Southern Marine Science and Engineering Guangdong Laboratory (Guangzhou), Guangzhou 510000, China; State Key Laboratory of Satellite Ocean Environment Dynamics, Second Institute of Oceanography, Ministry of Natural Resources, Hangzhou 310012, China.
Southern Marine Science and Engineering Guangdong Laboratory (Guangzhou), Guangzhou 510000, China; State Key Laboratory of Satellite Ocean Environment Dynamics, Second Institute of Oceanography, Ministry of Natural Resources, Hangzhou 310012, China; School of Oceanography, Shanghai Jiao Tong University, Shanghai 200030, China.
Sci Total Environ. 2022 Dec 20;853:158374. doi: 10.1016/j.scitotenv.2022.158374. Epub 2022 Aug 28.
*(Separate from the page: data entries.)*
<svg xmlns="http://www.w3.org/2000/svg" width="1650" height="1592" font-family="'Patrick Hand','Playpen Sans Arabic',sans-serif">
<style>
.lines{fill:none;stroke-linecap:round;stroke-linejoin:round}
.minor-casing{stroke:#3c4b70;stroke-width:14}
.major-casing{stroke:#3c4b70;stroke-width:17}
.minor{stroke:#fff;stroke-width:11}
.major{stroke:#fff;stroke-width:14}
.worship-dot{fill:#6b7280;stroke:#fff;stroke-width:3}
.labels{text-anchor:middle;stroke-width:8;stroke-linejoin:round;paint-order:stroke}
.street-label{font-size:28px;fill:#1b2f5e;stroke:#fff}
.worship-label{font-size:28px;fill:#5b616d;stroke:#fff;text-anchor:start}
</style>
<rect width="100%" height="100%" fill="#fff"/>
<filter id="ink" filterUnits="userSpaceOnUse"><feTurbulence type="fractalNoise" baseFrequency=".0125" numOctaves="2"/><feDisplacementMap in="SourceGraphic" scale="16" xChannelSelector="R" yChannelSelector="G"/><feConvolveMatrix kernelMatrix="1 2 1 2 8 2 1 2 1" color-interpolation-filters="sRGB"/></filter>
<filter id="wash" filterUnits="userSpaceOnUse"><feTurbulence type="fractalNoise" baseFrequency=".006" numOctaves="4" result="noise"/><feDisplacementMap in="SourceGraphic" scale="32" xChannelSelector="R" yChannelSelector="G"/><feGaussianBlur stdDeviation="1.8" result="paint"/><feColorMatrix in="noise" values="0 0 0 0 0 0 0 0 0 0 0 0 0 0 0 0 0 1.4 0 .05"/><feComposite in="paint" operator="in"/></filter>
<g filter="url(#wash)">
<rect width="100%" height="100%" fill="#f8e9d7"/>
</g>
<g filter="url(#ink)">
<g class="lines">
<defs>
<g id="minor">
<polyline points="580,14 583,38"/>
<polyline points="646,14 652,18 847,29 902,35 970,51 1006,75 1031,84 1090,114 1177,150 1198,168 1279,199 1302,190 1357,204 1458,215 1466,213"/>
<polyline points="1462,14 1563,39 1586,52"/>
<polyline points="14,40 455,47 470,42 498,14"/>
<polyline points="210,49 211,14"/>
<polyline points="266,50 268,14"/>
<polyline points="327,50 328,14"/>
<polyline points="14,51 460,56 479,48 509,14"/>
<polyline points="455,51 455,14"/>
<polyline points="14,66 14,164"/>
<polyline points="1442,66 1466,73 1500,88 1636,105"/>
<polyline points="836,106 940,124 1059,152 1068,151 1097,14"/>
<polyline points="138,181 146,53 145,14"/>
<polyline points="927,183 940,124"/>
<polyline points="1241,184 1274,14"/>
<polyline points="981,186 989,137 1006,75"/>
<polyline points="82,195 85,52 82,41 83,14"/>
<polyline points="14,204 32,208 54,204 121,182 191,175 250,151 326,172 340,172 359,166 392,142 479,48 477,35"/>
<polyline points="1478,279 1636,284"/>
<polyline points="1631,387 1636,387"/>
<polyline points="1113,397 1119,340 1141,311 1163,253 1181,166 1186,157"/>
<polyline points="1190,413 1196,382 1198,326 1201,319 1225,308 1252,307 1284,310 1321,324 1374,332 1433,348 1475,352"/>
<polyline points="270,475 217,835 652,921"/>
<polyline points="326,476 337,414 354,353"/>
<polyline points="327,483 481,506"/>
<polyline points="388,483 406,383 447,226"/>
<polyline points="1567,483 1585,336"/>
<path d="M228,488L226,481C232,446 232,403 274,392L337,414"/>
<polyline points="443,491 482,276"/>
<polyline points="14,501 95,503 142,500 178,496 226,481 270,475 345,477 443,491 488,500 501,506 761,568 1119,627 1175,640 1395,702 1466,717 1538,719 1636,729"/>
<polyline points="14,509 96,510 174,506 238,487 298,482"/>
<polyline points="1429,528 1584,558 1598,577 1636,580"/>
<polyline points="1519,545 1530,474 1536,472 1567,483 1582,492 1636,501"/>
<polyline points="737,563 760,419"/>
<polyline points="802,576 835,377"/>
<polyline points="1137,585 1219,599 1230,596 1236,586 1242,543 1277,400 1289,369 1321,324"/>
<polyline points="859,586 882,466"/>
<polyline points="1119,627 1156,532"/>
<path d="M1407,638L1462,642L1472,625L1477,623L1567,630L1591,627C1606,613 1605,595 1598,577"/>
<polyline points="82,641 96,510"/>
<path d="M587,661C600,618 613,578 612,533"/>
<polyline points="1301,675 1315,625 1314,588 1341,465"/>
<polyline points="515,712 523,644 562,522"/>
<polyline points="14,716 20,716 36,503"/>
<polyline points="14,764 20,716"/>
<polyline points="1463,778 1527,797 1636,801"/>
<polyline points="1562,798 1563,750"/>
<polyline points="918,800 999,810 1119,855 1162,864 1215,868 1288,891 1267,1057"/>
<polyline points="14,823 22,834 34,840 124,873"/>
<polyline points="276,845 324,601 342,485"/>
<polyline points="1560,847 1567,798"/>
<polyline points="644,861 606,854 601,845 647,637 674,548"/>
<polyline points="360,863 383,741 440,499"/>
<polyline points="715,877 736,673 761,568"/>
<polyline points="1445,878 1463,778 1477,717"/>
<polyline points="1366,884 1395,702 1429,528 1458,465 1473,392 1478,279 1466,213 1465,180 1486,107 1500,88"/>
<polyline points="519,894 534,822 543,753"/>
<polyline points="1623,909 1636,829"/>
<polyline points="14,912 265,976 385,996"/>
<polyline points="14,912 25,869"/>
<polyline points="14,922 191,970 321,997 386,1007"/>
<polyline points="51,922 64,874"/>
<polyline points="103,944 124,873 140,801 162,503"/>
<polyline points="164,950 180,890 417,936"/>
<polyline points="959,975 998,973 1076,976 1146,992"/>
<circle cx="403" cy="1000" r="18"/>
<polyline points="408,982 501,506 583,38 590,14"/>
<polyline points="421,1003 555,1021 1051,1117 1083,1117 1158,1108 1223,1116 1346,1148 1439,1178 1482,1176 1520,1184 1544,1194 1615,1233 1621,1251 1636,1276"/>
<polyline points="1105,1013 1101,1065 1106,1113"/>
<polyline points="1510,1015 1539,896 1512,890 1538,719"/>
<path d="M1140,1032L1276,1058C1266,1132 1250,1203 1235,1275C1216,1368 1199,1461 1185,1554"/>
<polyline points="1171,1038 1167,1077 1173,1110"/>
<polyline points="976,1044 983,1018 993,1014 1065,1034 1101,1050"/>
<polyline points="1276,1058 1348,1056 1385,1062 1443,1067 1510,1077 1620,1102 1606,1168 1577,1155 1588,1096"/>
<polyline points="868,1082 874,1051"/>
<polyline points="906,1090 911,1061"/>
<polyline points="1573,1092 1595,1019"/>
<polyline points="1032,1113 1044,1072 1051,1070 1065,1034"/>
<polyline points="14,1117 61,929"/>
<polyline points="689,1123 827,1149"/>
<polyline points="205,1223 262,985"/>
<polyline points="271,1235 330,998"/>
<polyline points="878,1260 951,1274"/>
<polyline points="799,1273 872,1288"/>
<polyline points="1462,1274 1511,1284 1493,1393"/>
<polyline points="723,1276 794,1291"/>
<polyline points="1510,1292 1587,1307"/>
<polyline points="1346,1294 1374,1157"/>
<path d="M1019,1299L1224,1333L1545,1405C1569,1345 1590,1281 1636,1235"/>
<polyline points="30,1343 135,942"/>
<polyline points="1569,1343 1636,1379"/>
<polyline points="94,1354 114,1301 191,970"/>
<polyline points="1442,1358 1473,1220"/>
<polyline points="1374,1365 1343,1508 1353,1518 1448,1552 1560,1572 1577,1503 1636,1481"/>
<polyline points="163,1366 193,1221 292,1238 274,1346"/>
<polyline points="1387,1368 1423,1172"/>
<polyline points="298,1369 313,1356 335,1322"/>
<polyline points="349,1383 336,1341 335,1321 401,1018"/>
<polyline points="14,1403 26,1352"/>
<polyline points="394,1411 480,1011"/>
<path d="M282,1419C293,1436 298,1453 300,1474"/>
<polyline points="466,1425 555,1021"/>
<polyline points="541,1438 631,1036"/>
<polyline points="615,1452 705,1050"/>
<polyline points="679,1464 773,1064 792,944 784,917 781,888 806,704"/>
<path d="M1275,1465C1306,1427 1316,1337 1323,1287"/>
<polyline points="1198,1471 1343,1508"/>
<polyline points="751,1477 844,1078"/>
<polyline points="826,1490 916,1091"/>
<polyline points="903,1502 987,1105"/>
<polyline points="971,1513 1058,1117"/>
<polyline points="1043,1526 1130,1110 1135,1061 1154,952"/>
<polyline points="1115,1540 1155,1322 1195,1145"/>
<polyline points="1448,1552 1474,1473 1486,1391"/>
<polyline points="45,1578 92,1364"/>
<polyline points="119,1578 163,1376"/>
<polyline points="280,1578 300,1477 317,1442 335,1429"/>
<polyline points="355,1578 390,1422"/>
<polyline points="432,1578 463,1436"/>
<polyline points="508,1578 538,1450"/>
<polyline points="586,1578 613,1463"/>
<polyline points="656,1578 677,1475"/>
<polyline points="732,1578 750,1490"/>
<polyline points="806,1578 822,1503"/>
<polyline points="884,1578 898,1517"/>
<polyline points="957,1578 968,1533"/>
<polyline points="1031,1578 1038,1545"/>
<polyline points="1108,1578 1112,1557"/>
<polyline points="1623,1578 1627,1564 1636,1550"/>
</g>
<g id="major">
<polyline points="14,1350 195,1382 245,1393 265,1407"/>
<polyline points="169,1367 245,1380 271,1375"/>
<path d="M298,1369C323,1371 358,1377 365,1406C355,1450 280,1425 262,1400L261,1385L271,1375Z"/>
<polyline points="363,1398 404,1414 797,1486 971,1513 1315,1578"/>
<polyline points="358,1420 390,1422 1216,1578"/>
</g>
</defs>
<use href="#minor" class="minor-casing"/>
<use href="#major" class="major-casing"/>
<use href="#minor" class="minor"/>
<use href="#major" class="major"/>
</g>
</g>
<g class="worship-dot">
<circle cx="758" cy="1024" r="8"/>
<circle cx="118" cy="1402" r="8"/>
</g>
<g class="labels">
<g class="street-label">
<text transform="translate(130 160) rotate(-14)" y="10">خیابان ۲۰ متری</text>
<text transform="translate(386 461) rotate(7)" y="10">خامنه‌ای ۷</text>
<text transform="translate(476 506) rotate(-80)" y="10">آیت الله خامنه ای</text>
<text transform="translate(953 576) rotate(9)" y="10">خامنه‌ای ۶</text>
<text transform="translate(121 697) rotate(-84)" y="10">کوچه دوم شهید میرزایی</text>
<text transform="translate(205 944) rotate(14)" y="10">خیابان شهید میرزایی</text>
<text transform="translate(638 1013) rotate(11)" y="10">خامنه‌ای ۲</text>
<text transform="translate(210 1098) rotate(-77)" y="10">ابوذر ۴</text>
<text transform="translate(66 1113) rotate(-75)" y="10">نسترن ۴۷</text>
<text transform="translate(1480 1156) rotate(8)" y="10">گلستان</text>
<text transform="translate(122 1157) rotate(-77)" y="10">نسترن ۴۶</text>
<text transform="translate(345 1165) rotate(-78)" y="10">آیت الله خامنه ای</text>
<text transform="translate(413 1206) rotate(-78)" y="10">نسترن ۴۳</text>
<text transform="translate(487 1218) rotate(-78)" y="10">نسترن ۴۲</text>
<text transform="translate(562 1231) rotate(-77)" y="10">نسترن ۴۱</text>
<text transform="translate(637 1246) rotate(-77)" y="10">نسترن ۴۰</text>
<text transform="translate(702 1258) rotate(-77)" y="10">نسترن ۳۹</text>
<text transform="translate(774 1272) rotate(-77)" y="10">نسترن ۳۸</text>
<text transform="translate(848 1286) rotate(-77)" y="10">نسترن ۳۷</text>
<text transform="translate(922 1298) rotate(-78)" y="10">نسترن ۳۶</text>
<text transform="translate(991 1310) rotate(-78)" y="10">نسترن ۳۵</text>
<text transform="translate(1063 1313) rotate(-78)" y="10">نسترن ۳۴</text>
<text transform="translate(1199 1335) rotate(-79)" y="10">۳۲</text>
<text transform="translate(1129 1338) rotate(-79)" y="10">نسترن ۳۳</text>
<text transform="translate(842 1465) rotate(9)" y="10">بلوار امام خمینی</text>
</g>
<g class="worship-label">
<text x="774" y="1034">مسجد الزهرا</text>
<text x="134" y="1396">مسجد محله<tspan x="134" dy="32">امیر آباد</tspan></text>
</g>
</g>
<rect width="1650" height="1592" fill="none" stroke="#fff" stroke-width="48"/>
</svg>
Terrestrial pollution has a great impact on the coastal ecological environment, and widely distributed coastal outfalls act as the final gate through which pollutants flow into rivers and oceans. Thus, effectively monitoring the water quality of coastal outfalls is the key to protecting the ecological environment. Satellite remote sensing provides an attractive way to monitor sewage discharge. Selecting the coastal areas of Zhejiang Province, China, as an example, this study proposes an innovative method for automatically detecting suspected sewage discharge from coastal outfalls based on high spatial resolution satellite imageries from Sentinel-2. According to the accumulated in situ observations, we established a training dataset of water spectra covering various optical water types from satellite-retrieved remote sensing reflectance (R). Based on the clustering results from unsupervised classification and different spectral indices, a random forest (RF) classification model was established for the optical water type classification and detection of suspected sewage. The final classification covers 14 optical water types, with type 12 and type 14 corresponding to the high eutrophication water type and suspected sewage water type, respectively. The classification result of model training datasets exhibited high accuracy with only one misclassified sample. This model was evaluated by historical sewage discharge events that were verified by on-site observations and demonstrated that it could successfully recognize sewage discharge from coastal outfalls. In addition, this model has been operationally applied to automatically detect suspected sewage discharge in the coastal area of Zhejiang Province, China, and shows broad application value for coastal pollution supervision, management, and source analysis.
陆地污染对沿海生态环境有重大影响,而广泛分布的沿海排污口则是污染物进入江河湖海的最后一道关卡。因此,有效监测排污口的水质是保护生态环境的关键。卫星遥感为监测污水排放提供了一种极具吸引力的方法。本研究以中国浙江省沿海地区为例,提出了一种基于 Sentinel-2 高空间分辨率卫星图像自动检测沿海排污口疑似污水排放的创新方法。根据积累的现场观测数据,我们建立了一个涵盖卫星遥感反射率(R)中各种光学水类型的水光谱训练数据集。基于无监督分类和不同光谱指数的聚类结果,建立了随机森林(RF)分类模型,用于光学水类型分类和疑似污水的检测。最终的分类涵盖了 14 种光学水类型,其中类型 12 和类型 14 分别对应于高富营养化水类型和疑似污水水类型。模型训练数据集的分类结果具有很高的准确性,只有一个样本被错误分类。该模型通过现场观测验证的历史污水排放事件进行了评估,表明它可以成功识别沿海排污口的污水排放。此外,该模型已在中国浙江省沿海地区投入业务应用,自动检测疑似污水排放,为沿海污染监管、管理和源分析提供了广阔的应用价值。